Permanent stoma rate continues to be one of the quality indicators for rectal cancer management. National Bowel Cancer Audit 2013 (United Kingdom) annual report quotes a non-closure rate 30% or more of “temporary” stomas in rectal cancer surgery. This is considered to be reflective of poor quality of rectal cancer care. Temporary defunctioning ileostomy can reduce the consequences of anastomotic leak following anterior resection. However some patients never have their ileostomy reversed and in other cases the time to reversal of ileostomy can be delayed. The aim of this study was to identify the ileostomy closure rate following anterior resection.


A prospectively maintained data base of patients undergoing colorectal cancer resections in one of the large volume hospital trusts in the UK was analysed from 2011 to 2014 to assess the stoma rates, recanalisation and timings to reversal.

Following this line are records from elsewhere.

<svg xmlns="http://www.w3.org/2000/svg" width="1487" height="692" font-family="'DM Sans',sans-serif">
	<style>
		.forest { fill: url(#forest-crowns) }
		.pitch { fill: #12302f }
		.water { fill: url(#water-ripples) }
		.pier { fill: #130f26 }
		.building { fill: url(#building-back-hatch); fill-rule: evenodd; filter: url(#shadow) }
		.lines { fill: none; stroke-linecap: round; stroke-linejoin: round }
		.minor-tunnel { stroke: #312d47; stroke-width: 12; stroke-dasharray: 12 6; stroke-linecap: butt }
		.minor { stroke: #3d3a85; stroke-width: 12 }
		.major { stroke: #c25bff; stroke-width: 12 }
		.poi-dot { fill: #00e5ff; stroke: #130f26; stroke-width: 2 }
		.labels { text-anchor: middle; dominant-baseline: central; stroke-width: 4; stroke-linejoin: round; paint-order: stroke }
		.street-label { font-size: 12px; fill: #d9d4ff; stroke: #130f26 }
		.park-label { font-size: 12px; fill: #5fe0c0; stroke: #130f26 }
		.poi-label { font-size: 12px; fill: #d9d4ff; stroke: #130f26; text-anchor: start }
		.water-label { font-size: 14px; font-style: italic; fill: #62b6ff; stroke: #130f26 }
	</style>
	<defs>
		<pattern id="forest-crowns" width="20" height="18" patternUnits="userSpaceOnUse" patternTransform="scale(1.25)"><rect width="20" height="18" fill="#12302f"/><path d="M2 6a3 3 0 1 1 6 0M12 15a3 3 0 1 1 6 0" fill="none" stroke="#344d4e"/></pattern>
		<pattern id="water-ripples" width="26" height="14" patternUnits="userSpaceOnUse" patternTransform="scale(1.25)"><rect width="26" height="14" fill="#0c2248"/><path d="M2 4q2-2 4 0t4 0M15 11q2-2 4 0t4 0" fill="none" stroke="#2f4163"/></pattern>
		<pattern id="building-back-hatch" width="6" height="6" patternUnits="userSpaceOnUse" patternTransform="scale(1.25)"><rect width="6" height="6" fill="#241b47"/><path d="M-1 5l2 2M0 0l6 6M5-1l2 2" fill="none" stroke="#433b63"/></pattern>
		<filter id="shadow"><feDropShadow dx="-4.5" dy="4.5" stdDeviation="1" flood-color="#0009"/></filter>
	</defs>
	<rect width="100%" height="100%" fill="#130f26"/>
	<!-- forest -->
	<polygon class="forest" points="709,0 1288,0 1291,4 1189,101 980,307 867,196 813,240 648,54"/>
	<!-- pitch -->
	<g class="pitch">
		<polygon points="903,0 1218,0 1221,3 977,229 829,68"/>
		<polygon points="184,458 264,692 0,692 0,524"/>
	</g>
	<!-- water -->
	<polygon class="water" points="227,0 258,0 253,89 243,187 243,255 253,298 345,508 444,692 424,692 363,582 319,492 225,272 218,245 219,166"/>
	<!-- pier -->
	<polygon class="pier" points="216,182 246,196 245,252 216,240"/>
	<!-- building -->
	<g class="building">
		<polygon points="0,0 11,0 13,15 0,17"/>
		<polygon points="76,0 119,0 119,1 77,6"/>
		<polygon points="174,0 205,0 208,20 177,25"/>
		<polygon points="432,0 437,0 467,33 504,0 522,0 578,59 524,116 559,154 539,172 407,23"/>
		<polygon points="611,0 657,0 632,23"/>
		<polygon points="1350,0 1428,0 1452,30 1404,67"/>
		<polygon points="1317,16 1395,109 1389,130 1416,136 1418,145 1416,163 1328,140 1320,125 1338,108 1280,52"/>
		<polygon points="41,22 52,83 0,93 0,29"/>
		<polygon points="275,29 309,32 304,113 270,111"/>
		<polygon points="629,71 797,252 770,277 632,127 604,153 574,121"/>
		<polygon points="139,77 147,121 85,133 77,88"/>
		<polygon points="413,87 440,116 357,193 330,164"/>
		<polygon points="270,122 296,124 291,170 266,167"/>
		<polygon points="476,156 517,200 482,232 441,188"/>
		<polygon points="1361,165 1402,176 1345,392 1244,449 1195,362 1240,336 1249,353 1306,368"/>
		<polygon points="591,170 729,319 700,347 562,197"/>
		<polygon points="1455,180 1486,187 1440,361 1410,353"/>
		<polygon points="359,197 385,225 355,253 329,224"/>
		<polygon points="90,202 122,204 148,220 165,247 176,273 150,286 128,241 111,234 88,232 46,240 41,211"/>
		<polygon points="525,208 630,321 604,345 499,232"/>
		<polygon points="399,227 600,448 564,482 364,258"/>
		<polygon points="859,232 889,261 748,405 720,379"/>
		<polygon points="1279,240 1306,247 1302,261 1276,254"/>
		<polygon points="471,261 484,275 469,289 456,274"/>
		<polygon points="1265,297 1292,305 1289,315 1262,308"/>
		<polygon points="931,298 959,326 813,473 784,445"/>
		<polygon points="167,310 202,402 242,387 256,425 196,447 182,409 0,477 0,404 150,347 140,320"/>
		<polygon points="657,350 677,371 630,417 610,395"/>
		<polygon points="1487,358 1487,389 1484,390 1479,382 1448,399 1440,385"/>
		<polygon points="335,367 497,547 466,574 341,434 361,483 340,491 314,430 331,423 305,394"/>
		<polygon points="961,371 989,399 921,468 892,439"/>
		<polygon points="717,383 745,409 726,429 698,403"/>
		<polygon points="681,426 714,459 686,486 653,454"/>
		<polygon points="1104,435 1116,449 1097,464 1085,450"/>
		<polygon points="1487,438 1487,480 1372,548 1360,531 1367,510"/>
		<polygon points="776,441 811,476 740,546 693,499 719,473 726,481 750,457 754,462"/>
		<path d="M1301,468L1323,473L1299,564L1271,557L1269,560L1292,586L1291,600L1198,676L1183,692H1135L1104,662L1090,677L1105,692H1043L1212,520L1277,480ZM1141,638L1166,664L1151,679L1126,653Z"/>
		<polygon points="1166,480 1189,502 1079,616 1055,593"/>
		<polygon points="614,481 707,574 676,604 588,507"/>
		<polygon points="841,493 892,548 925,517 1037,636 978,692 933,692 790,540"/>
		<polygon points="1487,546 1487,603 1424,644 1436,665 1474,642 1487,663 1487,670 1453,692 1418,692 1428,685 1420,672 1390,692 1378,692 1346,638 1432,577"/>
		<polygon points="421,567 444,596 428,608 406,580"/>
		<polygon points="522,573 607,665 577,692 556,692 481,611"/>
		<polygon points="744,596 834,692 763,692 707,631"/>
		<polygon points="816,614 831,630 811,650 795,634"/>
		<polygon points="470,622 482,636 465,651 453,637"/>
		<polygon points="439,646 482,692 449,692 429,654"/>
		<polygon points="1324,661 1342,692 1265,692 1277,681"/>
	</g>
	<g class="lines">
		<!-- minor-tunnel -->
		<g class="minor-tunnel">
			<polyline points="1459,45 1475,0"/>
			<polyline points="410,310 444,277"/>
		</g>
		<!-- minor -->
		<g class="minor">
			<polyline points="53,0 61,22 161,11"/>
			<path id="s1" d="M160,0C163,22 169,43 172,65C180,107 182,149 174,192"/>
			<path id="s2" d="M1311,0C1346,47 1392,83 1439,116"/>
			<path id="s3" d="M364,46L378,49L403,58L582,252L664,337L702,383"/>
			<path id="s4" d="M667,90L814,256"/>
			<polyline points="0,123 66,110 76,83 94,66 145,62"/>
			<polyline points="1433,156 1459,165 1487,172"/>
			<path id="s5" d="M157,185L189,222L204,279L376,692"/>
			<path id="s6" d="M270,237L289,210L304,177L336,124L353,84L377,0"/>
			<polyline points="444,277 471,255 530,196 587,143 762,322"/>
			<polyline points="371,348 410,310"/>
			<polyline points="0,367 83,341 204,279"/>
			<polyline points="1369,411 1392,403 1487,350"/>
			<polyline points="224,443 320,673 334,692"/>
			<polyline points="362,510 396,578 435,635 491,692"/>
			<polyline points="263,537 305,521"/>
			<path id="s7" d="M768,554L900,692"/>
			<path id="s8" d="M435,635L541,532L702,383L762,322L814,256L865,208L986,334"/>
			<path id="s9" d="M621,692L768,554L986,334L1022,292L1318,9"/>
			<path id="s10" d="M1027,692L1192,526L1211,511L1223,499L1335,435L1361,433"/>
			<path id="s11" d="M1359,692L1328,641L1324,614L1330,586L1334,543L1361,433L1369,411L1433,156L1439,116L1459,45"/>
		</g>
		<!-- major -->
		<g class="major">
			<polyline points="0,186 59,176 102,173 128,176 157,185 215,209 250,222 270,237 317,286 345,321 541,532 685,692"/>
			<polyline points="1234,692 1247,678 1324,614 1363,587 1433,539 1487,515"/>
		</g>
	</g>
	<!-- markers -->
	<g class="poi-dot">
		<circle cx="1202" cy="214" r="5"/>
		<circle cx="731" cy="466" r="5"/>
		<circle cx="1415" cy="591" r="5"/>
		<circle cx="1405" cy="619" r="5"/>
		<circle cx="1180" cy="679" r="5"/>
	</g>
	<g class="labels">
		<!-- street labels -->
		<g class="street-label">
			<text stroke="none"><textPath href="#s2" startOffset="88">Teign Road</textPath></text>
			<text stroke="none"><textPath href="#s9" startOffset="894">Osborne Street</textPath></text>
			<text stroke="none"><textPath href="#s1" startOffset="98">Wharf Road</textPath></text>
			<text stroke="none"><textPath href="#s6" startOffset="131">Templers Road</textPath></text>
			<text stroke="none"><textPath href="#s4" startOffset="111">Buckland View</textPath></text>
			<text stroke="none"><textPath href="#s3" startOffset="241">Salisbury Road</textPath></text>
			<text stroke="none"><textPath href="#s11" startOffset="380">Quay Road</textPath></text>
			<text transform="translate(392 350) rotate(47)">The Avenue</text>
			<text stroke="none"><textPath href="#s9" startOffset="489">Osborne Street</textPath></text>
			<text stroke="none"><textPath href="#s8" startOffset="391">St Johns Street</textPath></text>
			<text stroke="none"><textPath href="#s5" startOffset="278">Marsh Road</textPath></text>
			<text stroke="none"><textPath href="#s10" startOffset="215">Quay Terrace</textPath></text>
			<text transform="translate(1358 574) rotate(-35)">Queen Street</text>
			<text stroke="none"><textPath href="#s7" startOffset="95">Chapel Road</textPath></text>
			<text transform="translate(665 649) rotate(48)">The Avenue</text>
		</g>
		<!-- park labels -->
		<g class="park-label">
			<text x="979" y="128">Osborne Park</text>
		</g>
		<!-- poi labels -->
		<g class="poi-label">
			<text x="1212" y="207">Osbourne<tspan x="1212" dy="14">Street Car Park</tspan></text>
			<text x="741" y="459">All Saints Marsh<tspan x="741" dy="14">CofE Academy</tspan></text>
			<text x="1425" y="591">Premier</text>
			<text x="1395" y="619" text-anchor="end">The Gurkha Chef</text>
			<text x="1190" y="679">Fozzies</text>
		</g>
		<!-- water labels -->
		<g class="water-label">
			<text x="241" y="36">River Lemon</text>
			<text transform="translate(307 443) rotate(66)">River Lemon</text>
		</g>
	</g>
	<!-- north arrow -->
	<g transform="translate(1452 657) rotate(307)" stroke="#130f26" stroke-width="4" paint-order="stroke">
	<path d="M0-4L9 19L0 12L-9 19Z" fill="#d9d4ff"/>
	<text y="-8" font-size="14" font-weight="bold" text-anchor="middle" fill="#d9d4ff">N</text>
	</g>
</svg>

The data base was verified against electronic records of radiology, endoscopy and clinic letters to ensure accuracy.


A total of 278 patients underwent curative surgery for rectal cancer. 207 had anterior resections (74.5%), 30 Hartmanns (10.7%) and 41 (14.8%) abdomino perineal resections. Overall 53.6 per cent of rectal cancer patients had a stoma at the time of a surgical resection. This included all cases of APER and Hartman's but in addition 28.5 per cent of all anterior resections were covered by an ileostomy. Out of the ileostomies 52.5% were reversed. The mean time to reversal was 6 months (2-14 month). The mean time delay from clinic decision to contrast enema/endoscopy and actual reversal were 34.5 days and 5 months respectively. The main reasons for delayed reversal were adjuvant chemotherapy and for non reversal was that patients were still awaiting reversal although they had been seen in clinic.


Restorative resection rate per se (low permanent stoma rate) for low rectal cancers continues to be regarded as a national surrogate marker of surgical quality. One in two defunctioning ileostomies is not closed following anterior resection. Of those that are closed, approximately 50% have delayed closure beyond 6 months. An outcome audit is the best performance indicator for a colorectal unit. However, due consideration should be given to prevalence of ultra low rectal cancers, site of the tumour, preoperative poor sphincter function and patient fitness. Permanent stoma may not necessarily be a true depiction of quality of surgical care especially in the presence of MDT decisions where management plans are made preoperatively.